# Newbie from OK possibly moving to Vancouver



## Guest (Jan 18, 2010)

Hey well I am new to the forums, I am from Oklahoma, I grew up in Northern Arizona near Flagstaff. I have been snowboarding three times and could control myself going pretty fast and cutting and what not. I have the chance to go to Vancouver to play soccer. I am 20 years old. I have been watching the snowboarding shows on fuel tv and have fell in love with the sport. Being a college athlete, and having some experience and great balance, I ask my self what keeps me from living that great life like I see these kids on TV doing. Traveling all the time and pretty much cloud surfing up in the mountains. I think I could do this, I am going to give it my best shot while I am young. I am going to live my life to its fullest. 

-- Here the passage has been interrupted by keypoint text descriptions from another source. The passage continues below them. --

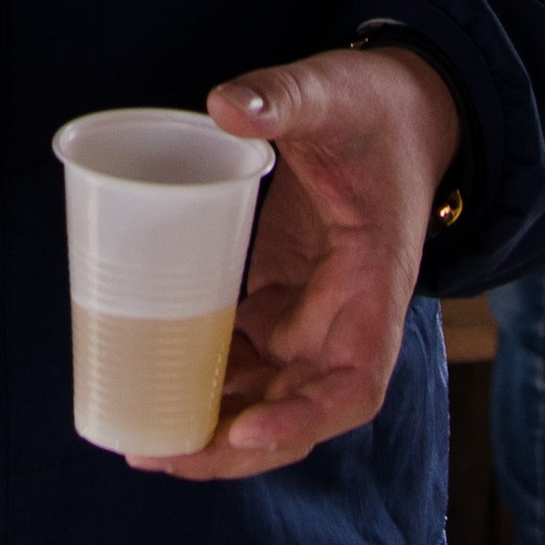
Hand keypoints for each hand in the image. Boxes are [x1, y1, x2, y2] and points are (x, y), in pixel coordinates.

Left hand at [129, 45, 461, 480]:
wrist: (401, 108)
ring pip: (269, 395)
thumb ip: (284, 97)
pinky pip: (250, 359)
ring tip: (143, 439)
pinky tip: (156, 385)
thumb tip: (223, 105)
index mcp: (374, 283)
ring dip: (215, 425)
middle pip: (297, 411)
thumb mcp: (334, 92)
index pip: (353, 383)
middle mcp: (348, 318)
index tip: (244, 430)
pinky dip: (210, 382)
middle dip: (233, 445)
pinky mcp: (286, 299)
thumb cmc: (375, 106)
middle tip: (155, 452)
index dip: (301, 417)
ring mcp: (315, 314)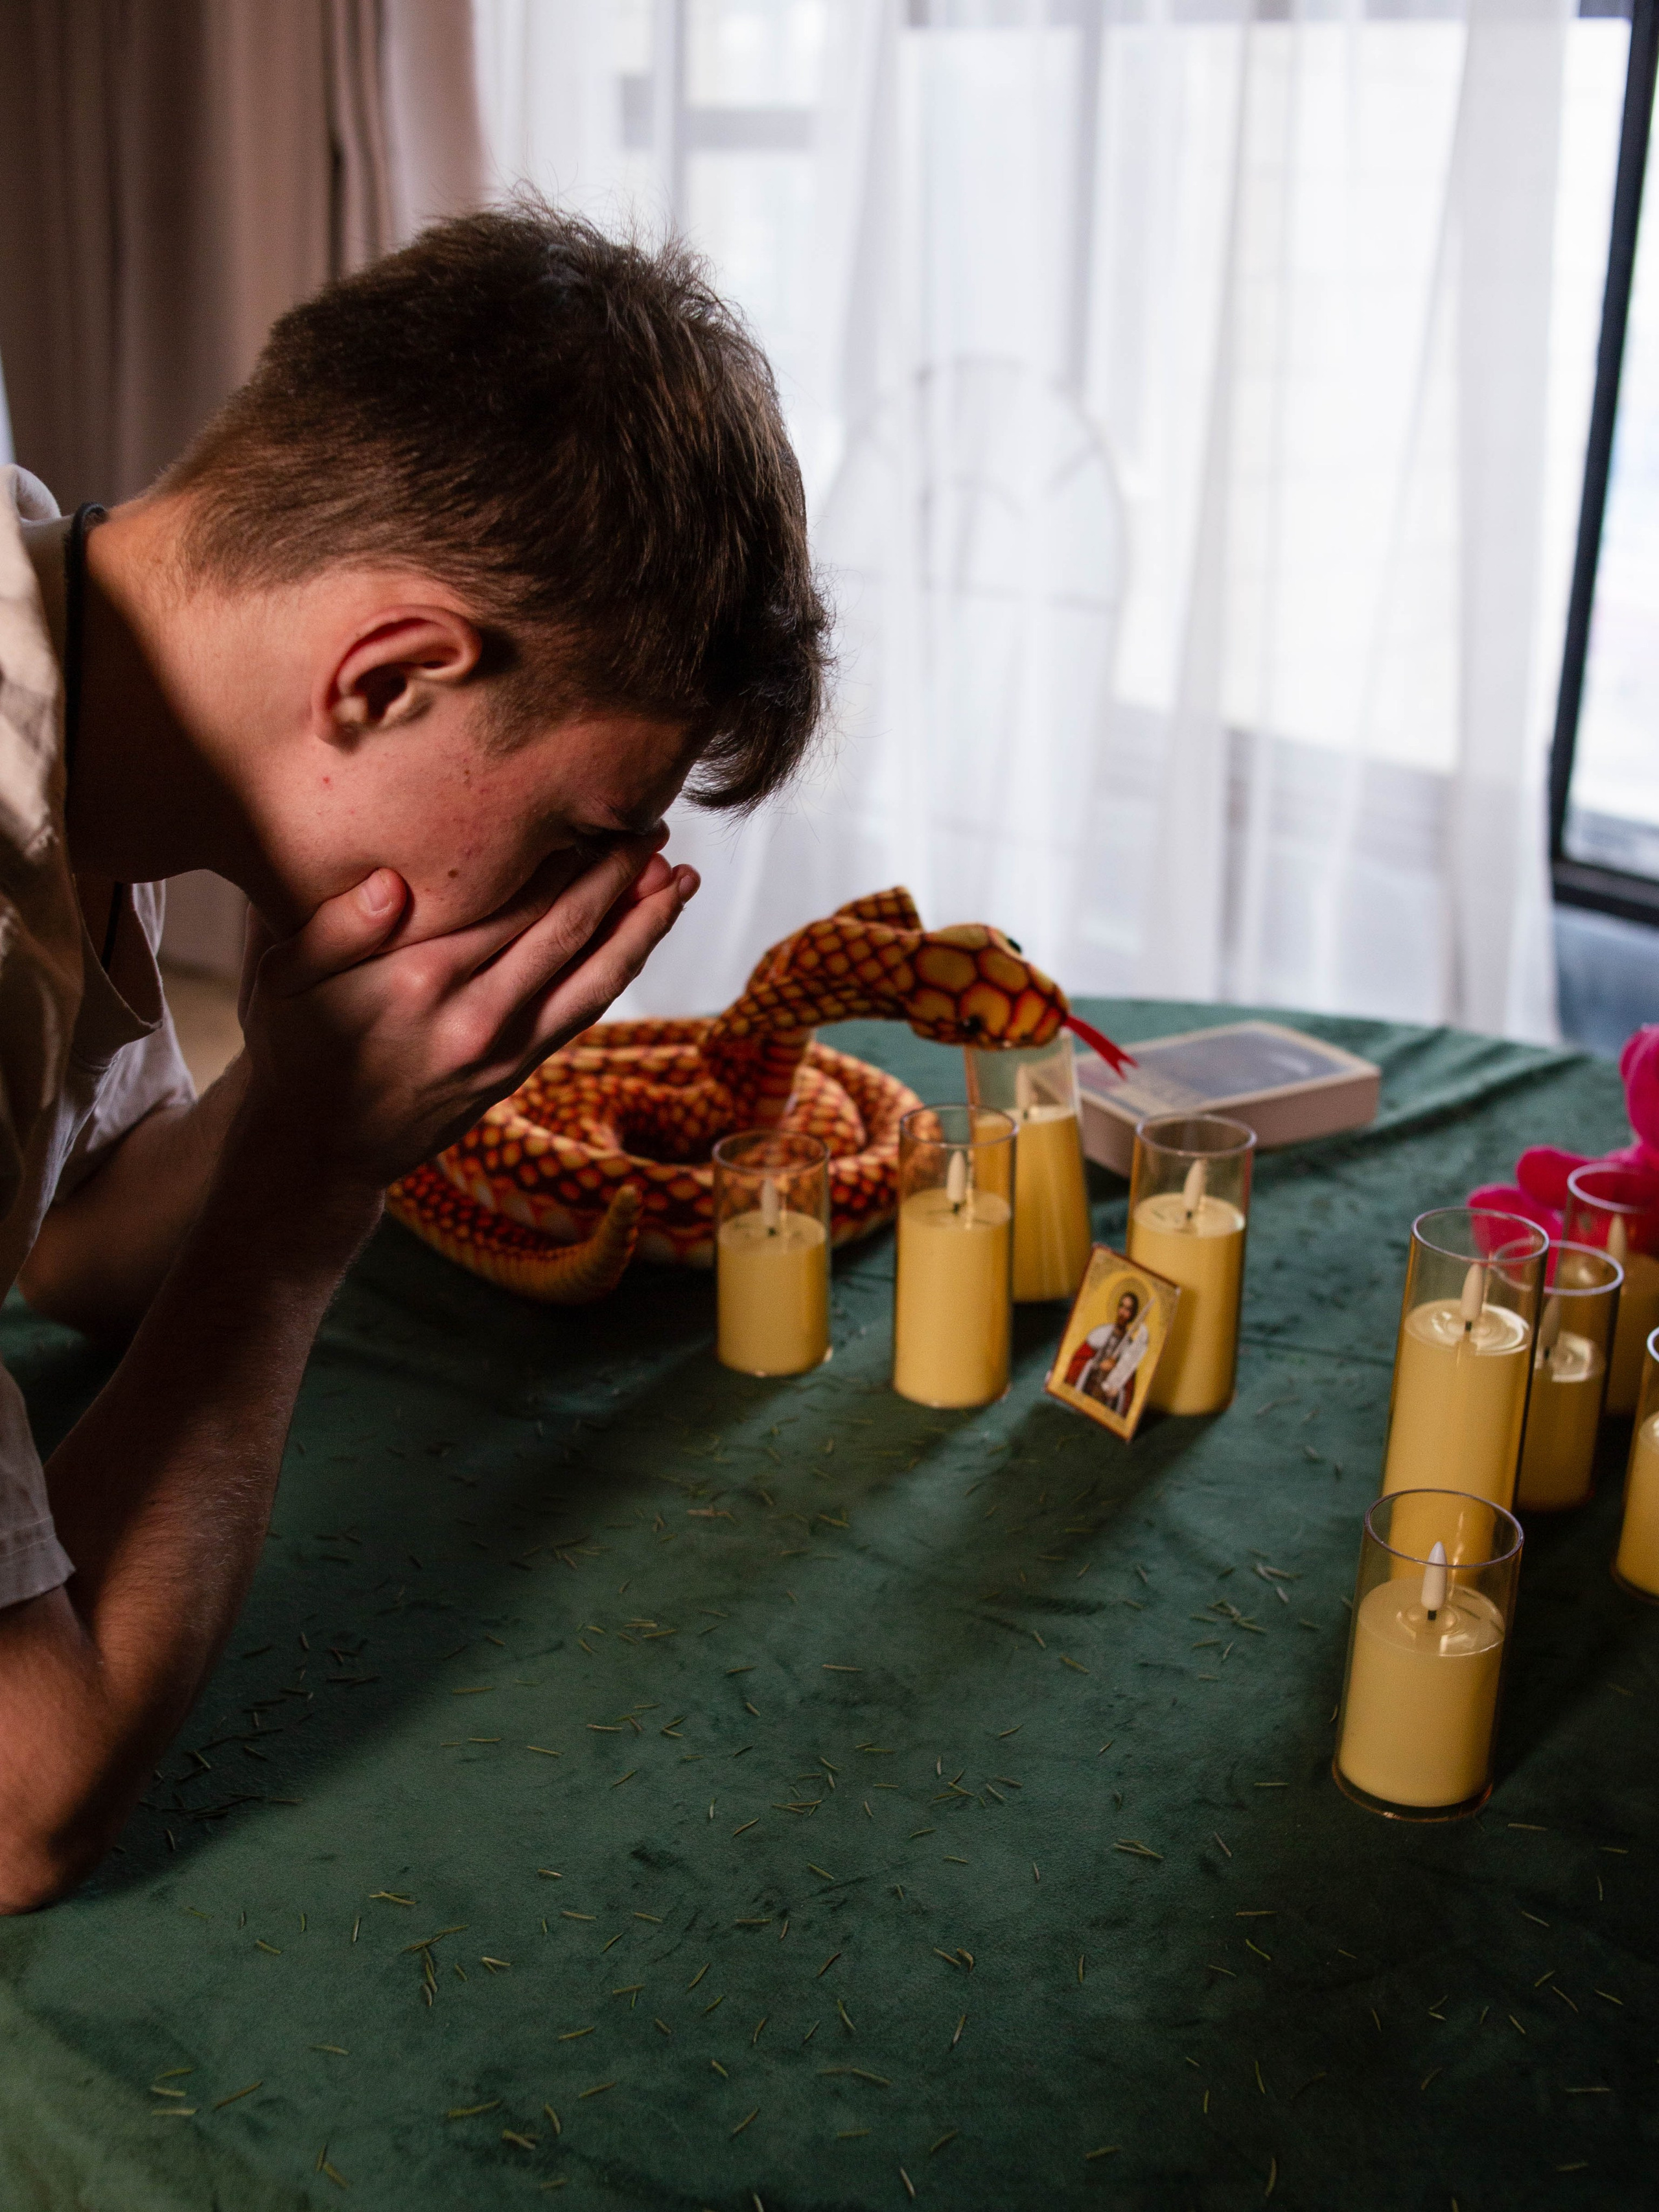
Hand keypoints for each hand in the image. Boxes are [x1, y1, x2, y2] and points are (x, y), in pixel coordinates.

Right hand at [233, 838, 698, 1192]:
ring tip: (679, 879)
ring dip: (643, 926)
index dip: (562, 855)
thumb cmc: (295, 1047)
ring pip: (594, 976)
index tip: (594, 809)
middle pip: (567, 930)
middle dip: (617, 876)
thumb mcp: (282, 981)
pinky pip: (584, 1012)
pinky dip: (622, 969)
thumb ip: (333, 926)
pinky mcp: (517, 1072)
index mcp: (419, 978)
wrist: (316, 1149)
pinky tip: (644, 936)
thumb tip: (392, 880)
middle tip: (653, 826)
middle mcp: (475, 1014)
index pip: (510, 900)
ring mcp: (504, 1048)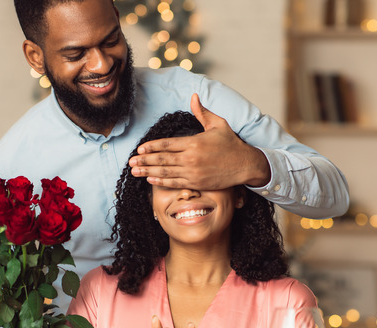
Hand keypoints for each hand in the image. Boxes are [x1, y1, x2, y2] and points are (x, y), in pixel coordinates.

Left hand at [129, 94, 270, 188]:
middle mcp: (191, 158)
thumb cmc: (231, 144)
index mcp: (194, 142)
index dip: (152, 147)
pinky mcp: (196, 183)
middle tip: (131, 161)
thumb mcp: (218, 124)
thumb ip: (202, 112)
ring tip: (135, 171)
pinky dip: (160, 182)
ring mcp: (193, 172)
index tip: (140, 148)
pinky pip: (174, 183)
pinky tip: (150, 179)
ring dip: (148, 172)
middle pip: (162, 159)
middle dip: (144, 160)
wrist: (245, 165)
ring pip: (165, 172)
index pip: (167, 144)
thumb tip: (194, 96)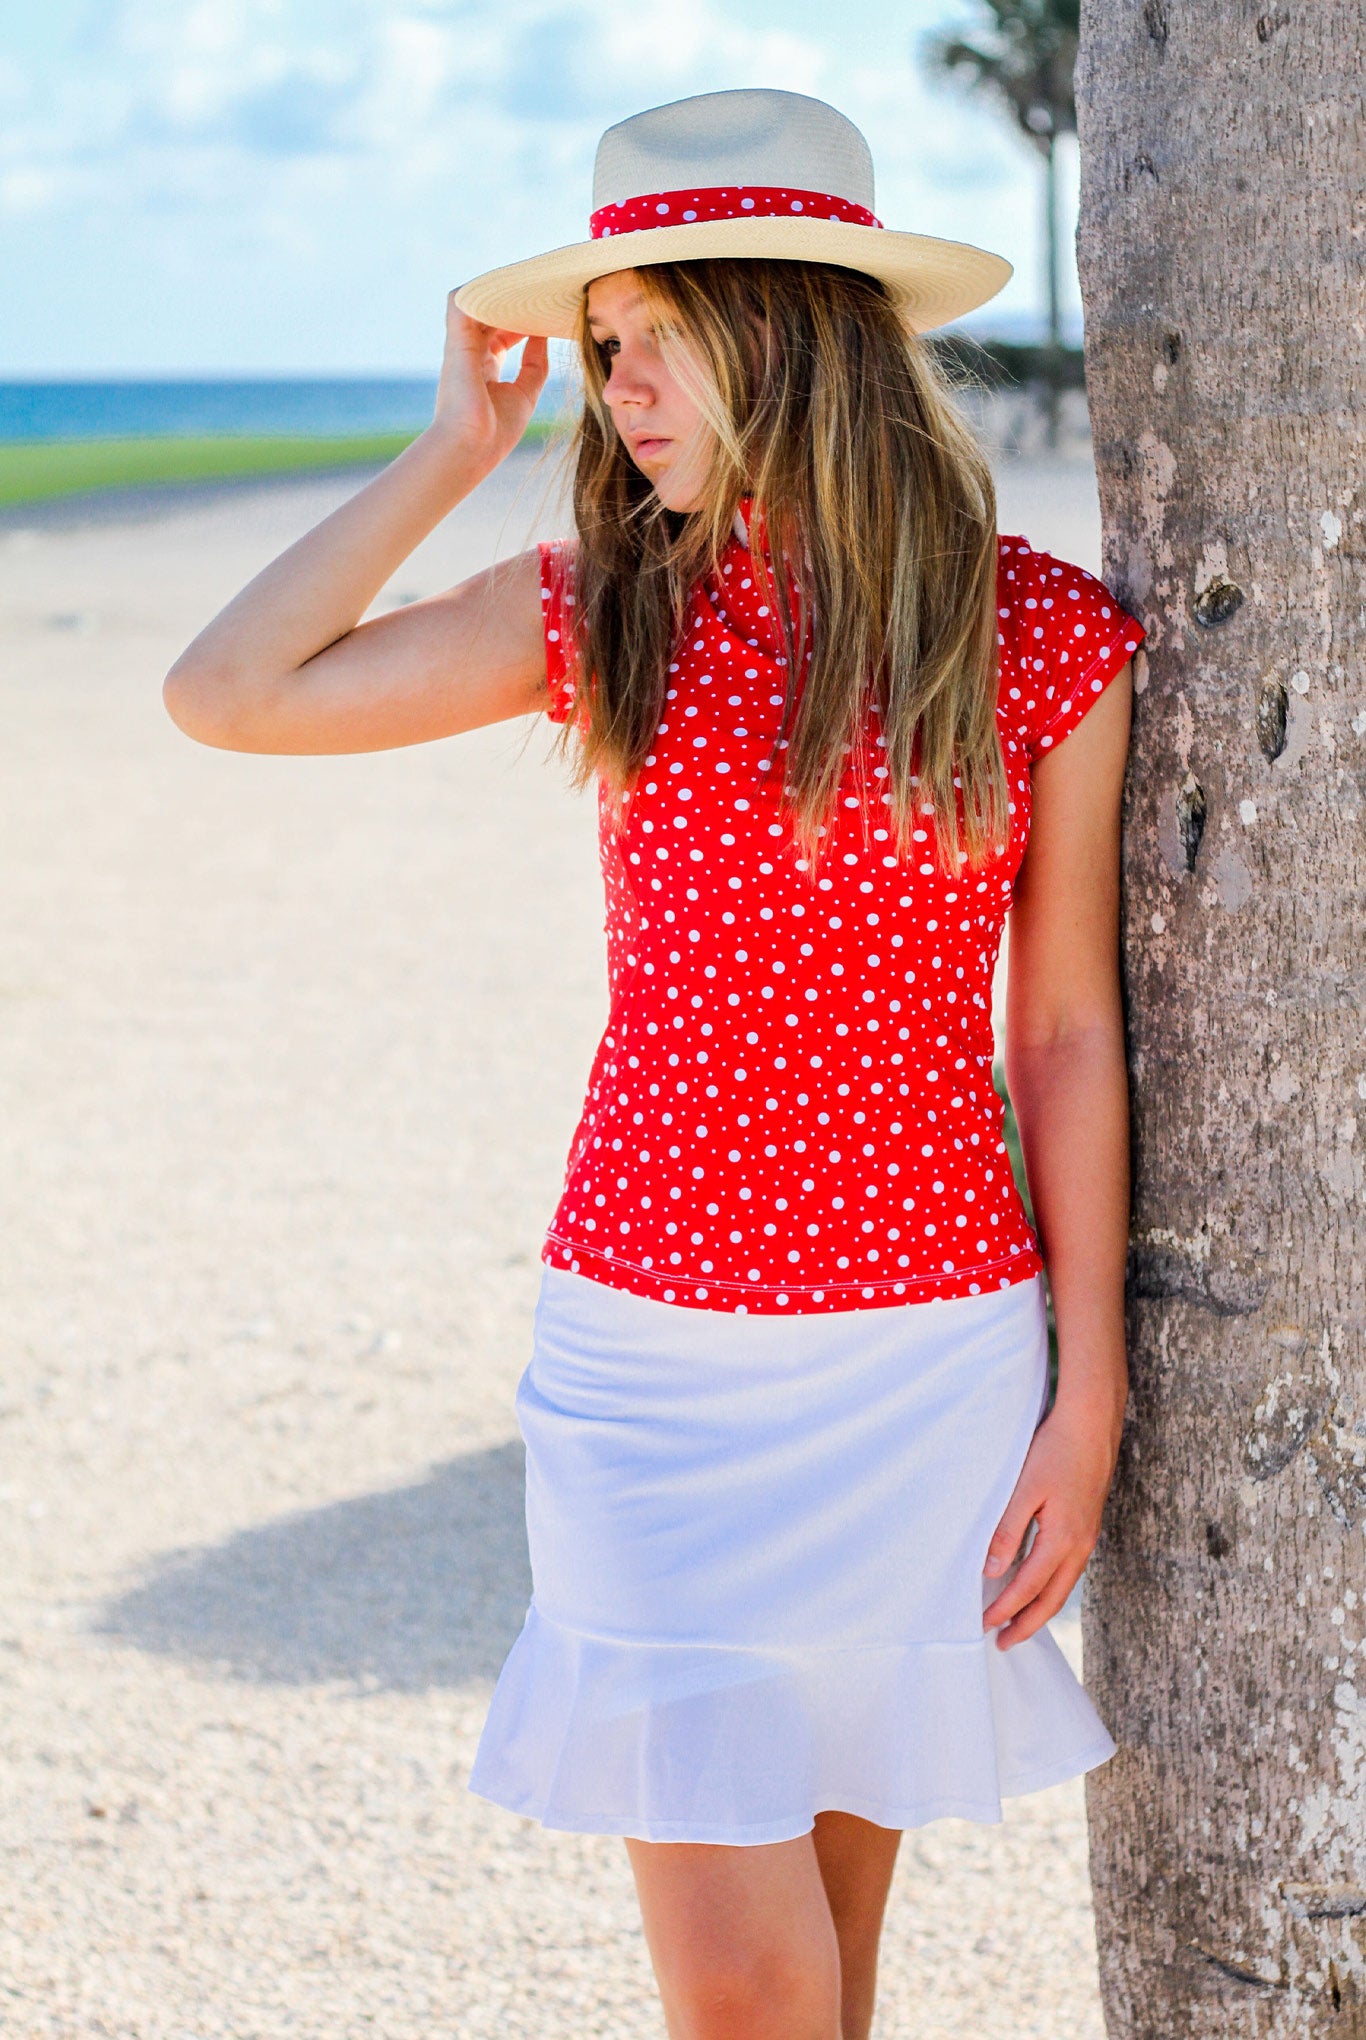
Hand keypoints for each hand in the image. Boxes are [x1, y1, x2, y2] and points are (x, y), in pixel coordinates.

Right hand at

I would be able to start this journey this fall if I make the tryout for this team, Its a 75/25 shot, but If I dont make it, I probably will shoot for a school up in Colorad, Or Wyoming. I want to move to where I can board and make a name for myself. I can put in the hard work, thats what got my to the great level I am at being a goalkeeper in soccer at a University. I will try to have the school I attend pay for most of my living expenses. Well I just thought If I get into boarding I should be part of this forum. So whats up everyone. If anyone could give me ideas or anything relating to my plan that would be sweet!!


----------



## wrathfuldeity (Oct 5, 2007)

Well, ya go to van, play soccer and go riding. Victoria J switched from soccer to riding, was a bit younger iirc.


----------